Streit um Zuwanderungspolitik

Oberhaus lehnt Ruanda-Abkommen ab

Das britische Oberhaus wird heftigen Widerstand gegen das Abschiebegesetz von Premierminister Rishi Sunak leisten. Entlastung für die Regierung gibt es bei der Neuverschuldung.

Oberhaus lehnt Ruanda-Abkommen ab

Britisches Oberhaus lehnt Ruanda-Abkommen ab

Niedrigere Neuverschuldung bietet Schatzkanzler Jeremy Hunt Spielraum für Steuergeschenke

hip London

Der britische Premierminister Rishi Sunak hat im Streit um den Umgang mit der illegalen Zuwanderung seine erste Abstimmungsniederlage im Oberhaus eingefahren. Das House of Lords votierte mit 214 zu 171 Stimmen gegen die Ratifizierung des Abkommens mit Ruanda, das die Abschiebung von Migranten in das afrikanische Land ermöglicht.
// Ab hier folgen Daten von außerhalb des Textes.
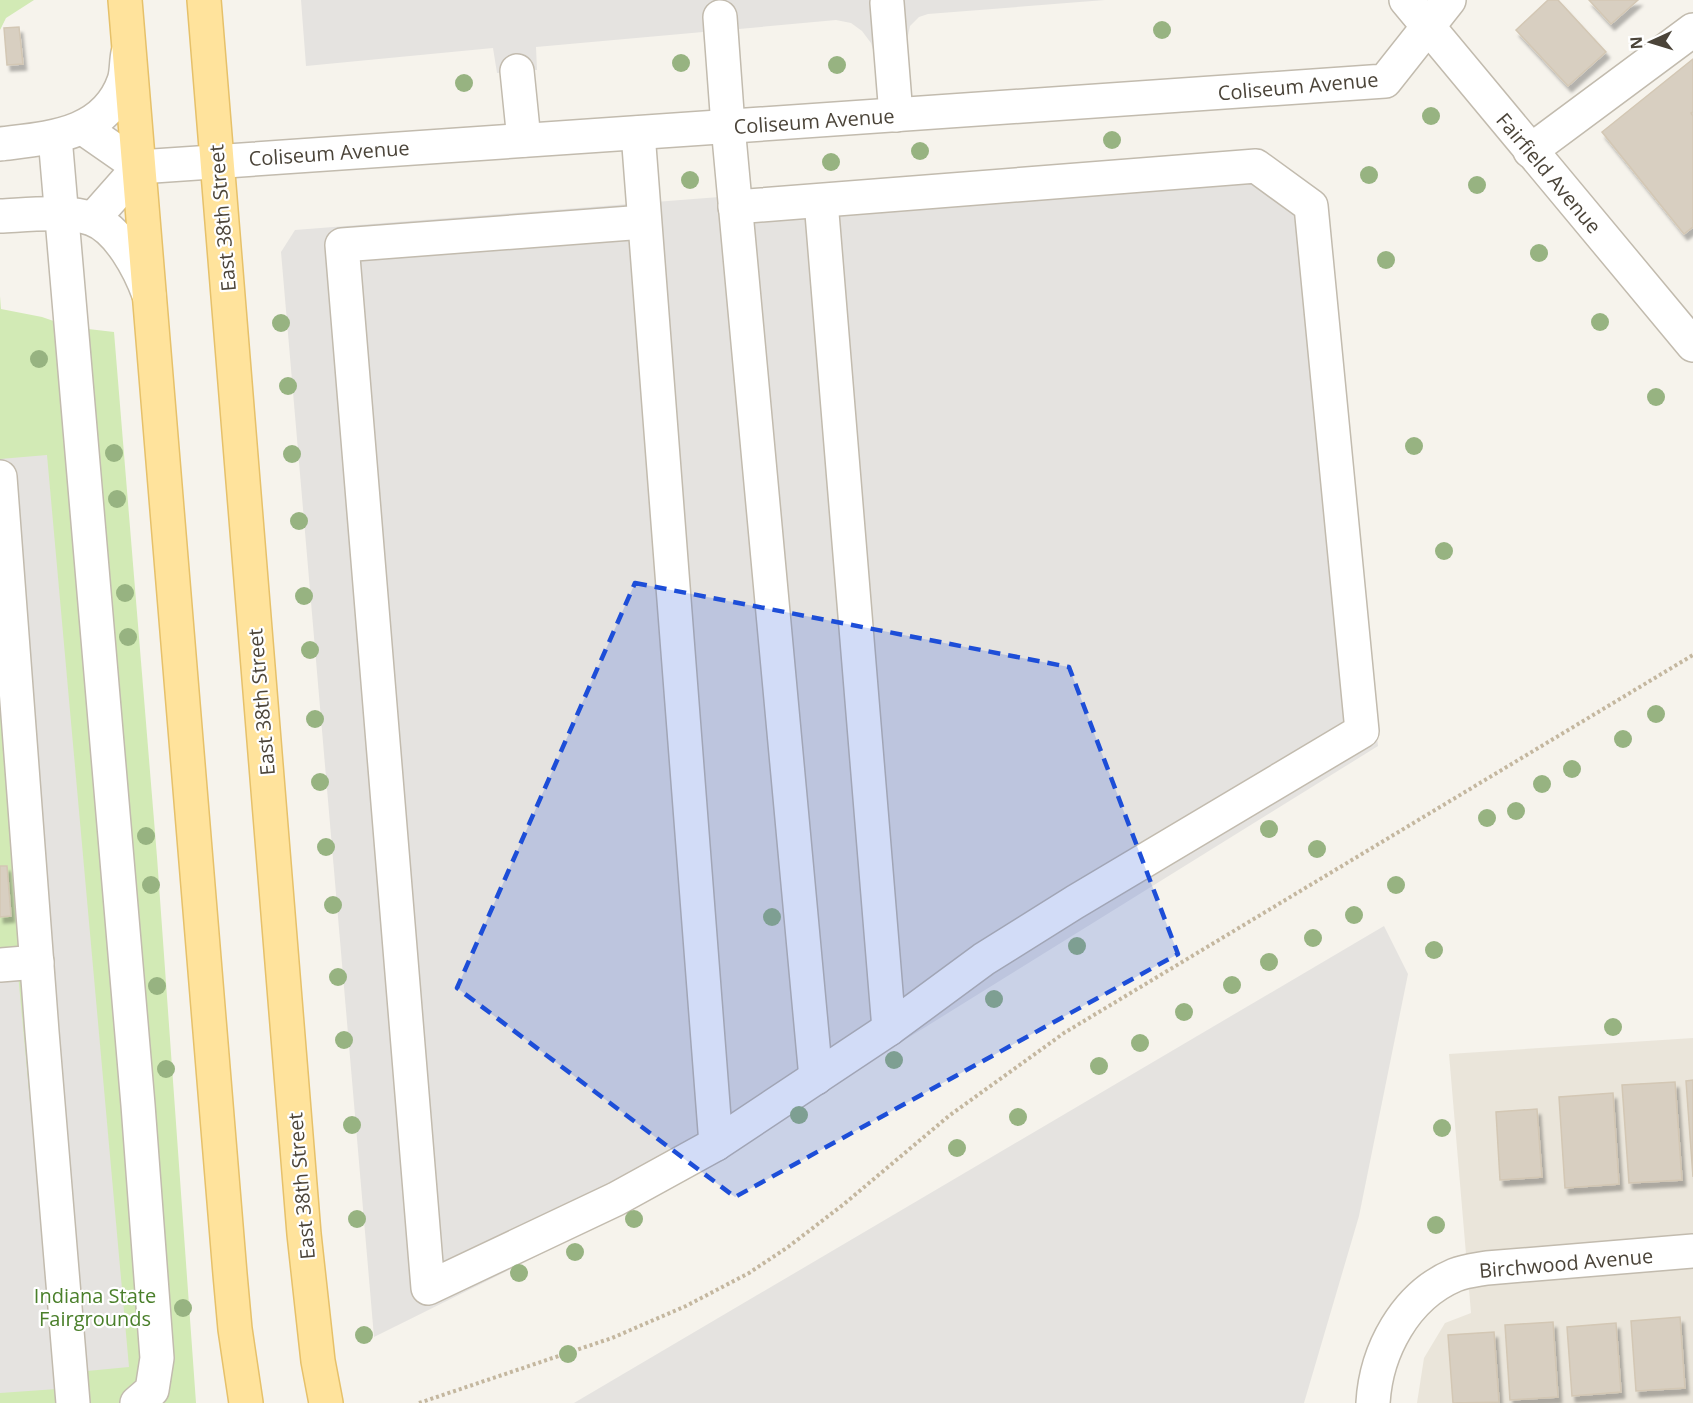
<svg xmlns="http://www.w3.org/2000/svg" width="1693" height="1403" viewBox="0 0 1693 1403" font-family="'Open Sans',sans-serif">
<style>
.residential{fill:#eae5da}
.green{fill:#d2eab5}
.parking{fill:#e5e3e0}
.building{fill:#d8cfc1;stroke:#d3c7b4;stroke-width:1.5;filter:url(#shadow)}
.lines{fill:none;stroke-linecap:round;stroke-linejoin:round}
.minor-casing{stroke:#c2bbae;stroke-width:36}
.major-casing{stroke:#e6c16a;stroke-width:36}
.path{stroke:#c4b79f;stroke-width:4;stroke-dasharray:3 3;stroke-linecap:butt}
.minor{stroke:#fff;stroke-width:33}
.major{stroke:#ffe39c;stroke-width:33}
.tree{fill:#97b381}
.marked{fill:#1d4ed8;fill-opacity:0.2;stroke:#1d4ed8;stroke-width:4.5;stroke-dasharray:12 8;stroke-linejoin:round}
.labels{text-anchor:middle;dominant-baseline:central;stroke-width:4.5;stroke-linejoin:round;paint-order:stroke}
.street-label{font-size:20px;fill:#4b4439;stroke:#fff}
.park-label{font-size:20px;fill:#4a7f2a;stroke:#fff}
</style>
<defs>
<filter id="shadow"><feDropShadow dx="3.5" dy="6" stdDeviation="1.5" flood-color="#0004"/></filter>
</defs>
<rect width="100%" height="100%" fill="#f6f3ec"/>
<path class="residential" d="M1693,1038V1403H1417L1424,1358L1445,1323L1471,1313L1449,1054Z"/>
<g class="green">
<path d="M0,0H34L6,18L0,30Z"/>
<path d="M0,296L1,309L42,317L71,327L114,332L157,857L196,1403H0Z"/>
</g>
<g class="parking">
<path d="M301,0H1105L928,14L919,17L910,26L907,40V53L875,56L871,43L862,31L851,23L836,20L739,29L741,70L707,73L703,32L536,47L537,70L497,73L493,48L306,66Z"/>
<path d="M1257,155L1318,195L1378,746L634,1208L374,1337L281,252L295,230Z"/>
<path d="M47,455L129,1367L87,1371L0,473V459Z"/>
<path d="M1384,926L1408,974L1359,1216L1304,1403H574Z"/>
<path d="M18,974L57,1389L0,1393V975Z"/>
</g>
<g class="building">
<path d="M1548,0H1558L1606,52L1568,86L1516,30Z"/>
<path d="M1589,0H1638L1611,24Z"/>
<path d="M19,27L23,64L7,65L4,28Z"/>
<path d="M1693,59V112L1691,113L1693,116V227L1684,234L1602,132Z"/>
<path d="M0,866H7L11,916L0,917Z"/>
<path d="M1693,1080V1177L1686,1081Z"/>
<path d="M1675,1082L1682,1180L1629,1183L1622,1085Z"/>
<path d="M1613,1093L1619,1184L1565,1188L1559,1097Z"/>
<path d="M1537,1109L1542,1177L1500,1180L1496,1112Z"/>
<path d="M1680,1317L1685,1388L1636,1391L1631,1321Z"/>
<path d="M1553,1322L1558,1397L1510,1400L1505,1325Z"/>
<path d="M1616,1323L1621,1392L1572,1396L1567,1327Z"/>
<path d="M1494,1332L1499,1402L1453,1403L1448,1335Z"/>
</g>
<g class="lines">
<g class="minor-casing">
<g id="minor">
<path d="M1406,0L1693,345"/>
<path d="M887,3L896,115"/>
<path d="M720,17L728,126L816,1078"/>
<path d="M517,71L524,140"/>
<path d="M83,128L139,167L1385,81L1449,0"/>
<path d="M638,133L716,1144"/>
<path d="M55,137L138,1105L157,1358L152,1390L137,1403"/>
<path d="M0,144C48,138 105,136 124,81C127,72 126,62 128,53"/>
<path d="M1530,151L1693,30"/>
<path d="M821,201L889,1029"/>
<path d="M0,216C25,215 69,210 92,219C119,229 140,270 149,295"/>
<path d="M93,219L139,167"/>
<path d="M644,222L342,245L428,1288L616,1199L716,1144L889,1029L984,959L1075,902L1362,731L1311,206L1256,166L735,207"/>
<path d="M0,477L42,1032L73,1403"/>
<path d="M0,965L37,962"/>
<path d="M1373,1403C1376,1351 1405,1296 1455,1275C1465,1271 1476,1270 1487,1268L1693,1251"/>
</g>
</g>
<g class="major-casing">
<g id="major">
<path d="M125,0L230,1274L235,1329L246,1403"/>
<path d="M204,0L304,1234L318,1361L326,1403"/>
</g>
</g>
<path class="path" d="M419,1403L612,1338L686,1306L749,1273L788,1247L844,1204L950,1115L1064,1033L1693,655"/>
<use href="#minor" class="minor"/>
<use href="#major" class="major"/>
</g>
<g class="tree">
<circle cx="1162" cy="30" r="9"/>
<circle cx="681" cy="63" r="9"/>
<circle cx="837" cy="65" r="9"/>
<circle cx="464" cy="83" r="9"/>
<circle cx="1431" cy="116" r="9"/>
<circle cx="1112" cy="140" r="9"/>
<circle cx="920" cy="151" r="9"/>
<circle cx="831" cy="162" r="9"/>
<circle cx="1369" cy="175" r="9"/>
<circle cx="690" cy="180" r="9"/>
<circle cx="1477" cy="185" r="9"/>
<circle cx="1539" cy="253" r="9"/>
<circle cx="1386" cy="260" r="9"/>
<circle cx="1600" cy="322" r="9"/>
<circle cx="281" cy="323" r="9"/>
<circle cx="39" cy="359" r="9"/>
<circle cx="288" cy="386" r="9"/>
<circle cx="1656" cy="397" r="9"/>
<circle cx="1414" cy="446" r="9"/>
<circle cx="114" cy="453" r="9"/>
<circle cx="292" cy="454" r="9"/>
<circle cx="117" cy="499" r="9"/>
<circle cx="299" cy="521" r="9"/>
<circle cx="1444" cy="551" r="9"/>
<circle cx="125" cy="593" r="9"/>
<circle cx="304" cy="596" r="9"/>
<circle cx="128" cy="637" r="9"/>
<circle cx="310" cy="650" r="9"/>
<circle cx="1656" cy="714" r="9"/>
<circle cx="315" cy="719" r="9"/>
<circle cx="1623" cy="739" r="9"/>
<circle cx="1572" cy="769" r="9"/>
<circle cx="320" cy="782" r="9"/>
<circle cx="1542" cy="784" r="9"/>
<circle cx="1516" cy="811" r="9"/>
<circle cx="1487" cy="818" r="9"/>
<circle cx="1269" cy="829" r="9"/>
<circle cx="146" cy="836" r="9"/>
<circle cx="326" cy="847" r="9"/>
<circle cx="1317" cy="849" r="9"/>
<circle cx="151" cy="885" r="9"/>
<circle cx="1396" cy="885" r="9"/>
<circle cx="333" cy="905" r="9"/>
<circle cx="1354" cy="915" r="9"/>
<circle cx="772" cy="917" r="9"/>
<circle cx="1313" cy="938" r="9"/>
<circle cx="1077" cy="946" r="9"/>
<circle cx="1434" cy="950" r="9"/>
<circle cx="1269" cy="962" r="9"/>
<circle cx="338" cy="977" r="9"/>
<circle cx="1232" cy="985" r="9"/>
<circle cx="157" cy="986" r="9"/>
<circle cx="994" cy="999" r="9"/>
<circle cx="1184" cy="1012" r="9"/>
<circle cx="1613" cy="1027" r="9"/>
<circle cx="344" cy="1040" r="9"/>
<circle cx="1140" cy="1043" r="9"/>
<circle cx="894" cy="1060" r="9"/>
<circle cx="1099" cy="1066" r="9"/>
<circle cx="166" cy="1069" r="9"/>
<circle cx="799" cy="1115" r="9"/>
<circle cx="1018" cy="1117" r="9"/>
<circle cx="352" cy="1125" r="9"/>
<circle cx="1442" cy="1128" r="9"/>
<circle cx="957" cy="1148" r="9"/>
<circle cx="357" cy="1219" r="9"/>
<circle cx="634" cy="1219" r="9"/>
<circle cx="1436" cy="1225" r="9"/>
<circle cx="575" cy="1252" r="9"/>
<circle cx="519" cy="1273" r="9"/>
<circle cx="183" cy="1308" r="9"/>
<circle cx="364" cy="1335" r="9"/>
<circle cx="568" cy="1354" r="9"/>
</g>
<path class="marked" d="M635,583L1069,667L1178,954L735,1197L457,988Z"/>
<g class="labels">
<g class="street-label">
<text transform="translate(1298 86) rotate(-5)">Coliseum Avenue</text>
<text transform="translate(814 121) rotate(-4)">Coliseum Avenue</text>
<text transform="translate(329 153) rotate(-4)">Coliseum Avenue</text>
<text transform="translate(1549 173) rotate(50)">Fairfield Avenue</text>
<text transform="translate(222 218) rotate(-95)">East 38th Street</text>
<text transform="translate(261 702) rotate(-95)">East 38th Street</text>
<text transform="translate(301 1186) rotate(-95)">East 38th Street</text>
<text transform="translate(1566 1263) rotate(-5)">Birchwood Avenue</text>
</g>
<g class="park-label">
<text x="95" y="1295">Indiana State<tspan x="95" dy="23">Fairgrounds</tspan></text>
</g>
</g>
<g transform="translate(1651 42) rotate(266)" stroke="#ffffff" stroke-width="4.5" paint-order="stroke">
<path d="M0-4.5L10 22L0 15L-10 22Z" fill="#4b4439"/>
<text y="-9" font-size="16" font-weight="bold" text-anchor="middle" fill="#4b4439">N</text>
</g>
</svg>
Es bildet die Grundlage des vergangene Woche in dritter Lesung vom Unterhaus verabschiedeten Abschiebegesetzes, das ab kommender Woche im Oberhaus diskutiert werden soll.

Sunak unter Zugzwang

Sunak hat sein politisches Schicksal mit dem Ende der unkontrollierten Einwanderung über den Ärmelkanal verknüpft. Boris Johnson trat während der Pandemie immer wieder an ein Rednerpult, auf dem der Slogan „Protect the NHS“ („Schützt den National Health Service“) prangte. Rishi Sunaks Rednerpult trägt die Aufschrift „Stop the Boats“ („Stoppt die Boote“).

Pingpong auf Britisch

Im 784 Sitze zählenden House of Lords gibt es gerade einmal 269 Tories. Man darf also davon ausgehen, dass die Gegner der konservativen Zuwanderungspolitik das Gesetz mit reichlich Zusätzen versehen werden. Entscheidend ist allerdings, ob die von den Oberhausabgeordneten vorgenommenen Änderungen vom House of Commons bestätigt werden. Das unter dem Namen Pingpong bekannte Hin und Her zwischen den beiden Häusern kann missliebige Entscheidungen um bis zu ein Jahr verzögern. Das könnte bedeuten, dass das Gesetz bis zu den bis Ende Januar 2025 fälligen Wahlen nicht in Kraft treten kann. Sollte Labour den Sieg davontragen, würde es einfach zu den Akten gelegt.

„Grund zum Feiern“

Wie das Statistikamt ONS unterdessen mitteilte, belief sich die öffentliche Neuverschuldung im Dezember auf 7,8 Mrd. Pfund. Das waren 8,4 Mrd. Pfund weniger als ein Jahr zuvor. Es war zudem der niedrigste Wert für einen Dezember seit 2019. „Für einen Schatzkanzler, der darauf hofft, in nicht allzu ferner Zukunft eine Reihe von Steuersenkungen finanzieren zu können, die bei den Massen gut ankommen, dürfte der Blick auf den Zustand der öffentlichen Finanzen ein Grund zum Feiern sein“, sagte die Analystin Danni Hewson von AJ Bell.

Höhere Steuereinnahmen

Niedrigere Zinskosten wirkten sich ebenso positiv auf die Neuverschuldung aus wie das Ende des Energiepreisdeckels, der nach dem russischen Einmarsch in die Ukraine wirtschaftlich schwächere Haushalte vor den Auswirkungen höherer Strom- und Gaspreise schützen sollte. Für den Schuldendienst mussten 4,0 Mrd. Pfund ausgegeben werden, gut 14 Mrd. Pfund weniger als im Dezember 2022. Die kalte Progression sorgte für höhere Einkommensteuereinkünfte. Das allgemein höhere Preisniveau spülte mehr Mehrwertsteuereinnahmen in die Staatskasse. Alles in allem machte die öffentliche Hand in den zwölf Monaten per Ende Dezember 5 Mrd. Pfund weniger neue Schulden, als die unabhängigen Haushaltshüter vom Office for Budget Responsibility (OBR) auf der Rechnung hatten.

Wachsende Staatsausgaben

Die britische Staatsverschuldung ist seit Ausbruch der Pandemie 2020 stark gestiegen. Dazu trugen Maßnahmen zum Schutz von Betrieben ebenso bei wie eine großzügige Kurzarbeitsregelung, die möglichst viele Arbeitsplätze erhalten sollte. Zugleich wurden Unsummen in das öffentliche Gesundheitswesen NHS gesteckt. Die Beschäftigung im öffentlichen Dienst legte stark zu.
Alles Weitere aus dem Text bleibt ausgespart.